Give the records below again in full, exactly as written, but without any images.
START THE DATA
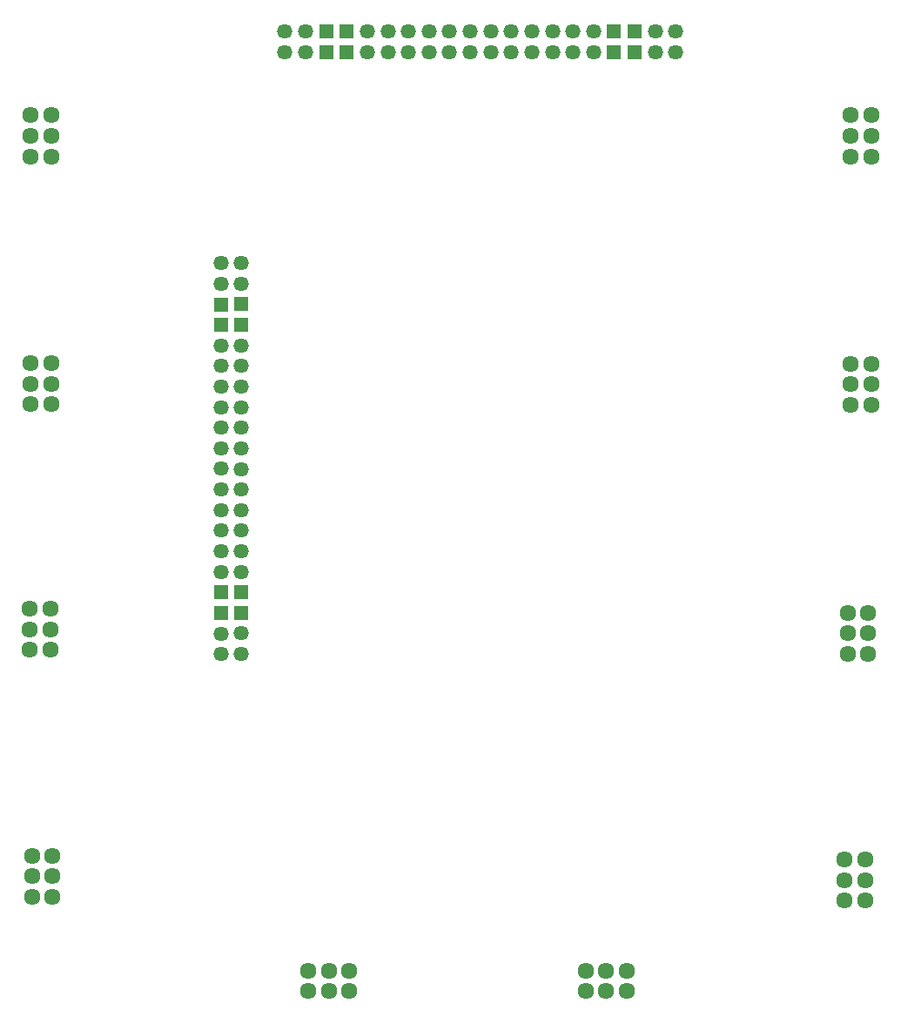
<source format=gbr>
G04 EAGLE Gerber RS-274X export*
G75*
%MOMM*%
%FSLAX34Y34*%
%LPD*%
%INSoldermask Top*%
%IPPOS*%
%AMOC8*
5,1,8,0,0,1.08239X$1,22.5*%
G01*
G04 Define Apertures*
%ADD10C,1.611200*%
%ADD11R,1.461200X1.461200*%
%ADD12C,1.461200*%
%ADD13R,0.959600X0.959600*%
D10*
X817800Y570400D03*
X837800Y570400D03*
X817800Y590400D03*
X837800Y590400D03*
X817800Y610400D03*
X837800Y610400D03*
X817800Y811800D03*
X837800Y811800D03*
X817800Y831800D03*
X837800Y831800D03*
X817800Y851800D03*
X837800Y851800D03*
D11*
X225300Y367900D03*
X225300Y387900D03*
X205300Y367900D03*
X205300Y387900D03*
X225300Y647900D03*
X225200Y668000D03*
X205300Y647900D03*
X205400Y667900D03*
X327500Y913200D03*
X307500Y913200D03*
X307500Y933100D03*
X327500Y933100D03*
X587500Y933200D03*
X587600Y913300D03*
X607400Y933200D03*
X607500Y913000D03*
D12*
X225200Y327900D03*
X225300Y348000D03*
X205300Y328000D03*
X205400Y347900D03*
X225200Y408000D03*
X205200Y407900D03*
X225200Y428000D03*
X205200Y427900D03*
X205200Y447900D03*
X225200Y448000D03*
X225200Y468000D03*
X205200Y468100D03*
X225300Y488000D03*
X205200Y487900D03*
X225200Y507900D03*
X205300Y508000D03*
X225200Y528000D03*
X205200Y527900D03*
X225300Y548000D03*
X205300Y548000D03*
X225300Y568000D03*
X205200Y568000D03*
X225300Y587900D03*
X205200Y587900D03*
X225300Y607900D03*
X205200Y607900D03*
X225300Y628000D03*
X205200Y628000D03*
X225300Y687900D03*
X205200Y687900D03*
X225300Y708000D03*
X205200Y708000D03*
X287600Y913200D03*
X267500Y913200D03*
X287600Y933300D03*
X267500Y933300D03*
X367600Y913200D03*
X347500Y913200D03*
X367600Y933300D03*
X347500Y933300D03*
X407600Y913300D03*
X387500Y913300D03*
X407600Y933400D03*
X387500Y933400D03*
X447600Y913300D03*
X427500Y913300D03*
X447600Y933400D03*
X427500Y933400D03*
X487600Y913200D03*
X467500Y913200D03*
X487600Y933300D03*
X467500Y933300D03*
X527600Y913200D03*
X507500Y913200D03*
X527600Y933300D03*
X507500Y933300D03*
X567700Y913200D03*
X547600Y913200D03*
X567700Y933300D03*
X547600Y933300D03*
X647600Y913200D03*
X627500Y913200D03*
X647600Y933300D03*
X627500Y933300D03*
D10*
X814700Y328100D03*
X834700Y328100D03*
X814700Y348100D03*
X834700Y348100D03*
X814700Y368100D03*
X834700Y368100D03*
X811700Y88100D03*
X831700Y88100D03*
X811700Y108100D03*
X831700Y108100D03*
X811700Y128100D03*
X831700Y128100D03*
X41300Y131900D03*
X21300Y131900D03*
X41300Y111900D03*
X21300Y111900D03*
X41300Y91900D03*
X21300Y91900D03*
X39300Y371900D03*
X19300Y371900D03*
X39300Y351900D03*
X19300Y351900D03*
X39300Y331900D03*
X19300Y331900D03*
X40300Y610900D03*
X20300Y610900D03*
X40300Y590900D03*
X20300Y590900D03*
X40300Y570900D03*
X20300Y570900D03*
X40300Y851900D03*
X20300Y851900D03*
X40300Y831900D03*
X20300Y831900D03*
X40300Y811900D03*
X20300Y811900D03*
X290000Y20000D03*
X290000Y0D03*
X310000Y20000D03*
X310000Y0D03*
X330000Y20000D03*
X330000Y0D03*
X560000Y20000D03*
X560000Y0D03*
X580000Y20000D03*
X580000Y0D03*
X600000Y20000D03*
X600000Y0D03*
D13*
X817600Y852000D03*
M02*

</source>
END THE DATA
:: RESPONSE TO THE TASK ::
<source format=gbr>
G04 EAGLE Gerber RS-274X export*
G75*
%MOMM*%
%FSLAX34Y34*%
%LPD*%
%INSoldermask Top*%
%IPPOS*%
%AMOC8*
5,1,8,0,0,1.08239X$1,22.5*%
G01*
G04 Define Apertures*
%ADD10C,1.611200*%
%ADD11R,1.461200X1.461200*%
%ADD12C,1.461200*%
%ADD13R,0.959600X0.959600*%
D10*
X817800Y570400D03*
X837800Y570400D03*
X817800Y590400D03*
X837800Y590400D03*
X817800Y610400D03*
X837800Y610400D03*
X817800Y811800D03*
X837800Y811800D03*
X817800Y831800D03*
X837800Y831800D03*
X817800Y851800D03*
X837800Y851800D03*
D11*
X225300Y367900D03*
X225300Y387900D03*
X205300Y367900D03*
X205300Y387900D03*
X225300Y647900D03*
X225200Y668000D03*
X205300Y647900D03*
X205400Y667900D03*
X327500Y913200D03*
X307500Y913200D03*
X307500Y933100D03*
X327500Y933100D03*
X587500Y933200D03*
X587600Y913300D03*
X607400Y933200D03*
X607500Y913000D03*
D12*
X225200Y327900D03*
X225300Y348000D03*
X205300Y328000D03*
X205400Y347900D03*
X225200Y408000D03*
X205200Y407900D03*
X225200Y428000D03*
X205200Y427900D03*
X205200Y447900D03*
X225200Y448000D03*
X225200Y468000D03*
X205200Y468100D03*
X225300Y488000D03*
X205200Y487900D03*
X225200Y507900D03*
X205300Y508000D03*
X225200Y528000D03*
X205200Y527900D03*
X225300Y548000D03*
X205300Y548000D03*
X225300Y568000D03*
X205200Y568000D03*
X225300Y587900D03*
X205200Y587900D03*
X225300Y607900D03*
X205200Y607900D03*
X225300Y628000D03*
X205200Y628000D03*
X225300Y687900D03*
X205200Y687900D03*
X225300Y708000D03*
X205200Y708000D03*
X287600Y913200D03*
X267500Y913200D03*
X287600Y933300D03*
X267500Y933300D03*
X367600Y913200D03*
X347500Y913200D03*
X367600Y933300D03*
X347500Y933300D03*
X407600Y913300D03*
X387500Y913300D03*
X407600Y933400D03*
X387500Y933400D03*
X447600Y913300D03*
X427500Y913300D03*
X447600Y933400D03*
X427500Y933400D03*
X487600Y913200D03*
X467500Y913200D03*
X487600Y933300D03*
X467500Y933300D03*
X527600Y913200D03*
X507500Y913200D03*
X527600Y933300D03*
X507500Y933300D03*
X567700Y913200D03*
X547600Y913200D03*
X567700Y933300D03*
X547600Y933300D03*
X647600Y913200D03*
X627500Y913200D03*
X647600Y933300D03*
X627500Y933300D03*
D10*
X814700Y328100D03*
X834700Y328100D03*
X814700Y348100D03*
X834700Y348100D03*
X814700Y368100D03*
X834700Y368100D03*
X811700Y88100D03*
X831700Y88100D03*
X811700Y108100D03*
X831700Y108100D03*
X811700Y128100D03*
X831700Y128100D03*
X41300Y131900D03*
X21300Y131900D03*
X41300Y111900D03*
X21300Y111900D03*
X41300Y91900D03*
X21300Y91900D03*
X39300Y371900D03*
X19300Y371900D03*
X39300Y351900D03*
X19300Y351900D03*
X39300Y331900D03*
X19300Y331900D03*
X40300Y610900D03*
X20300Y610900D03*
X40300Y590900D03*
X20300Y590900D03*
X40300Y570900D03*
X20300Y570900D03*
X40300Y851900D03*
X20300Y851900D03*
X40300Y831900D03*
X20300Y831900D03*
X40300Y811900D03*
X20300Y811900D03*
X290000Y20000D03*
X290000Y0D03*
X310000Y20000D03*
X310000Y0D03*
X330000Y20000D03*
X330000Y0D03*
X560000Y20000D03*
X560000Y0D03*
X580000Y20000D03*
X580000Y0D03*
X600000Y20000D03*
X600000Y0D03*
D13*
X817600Y852000D03*
M02*

</source>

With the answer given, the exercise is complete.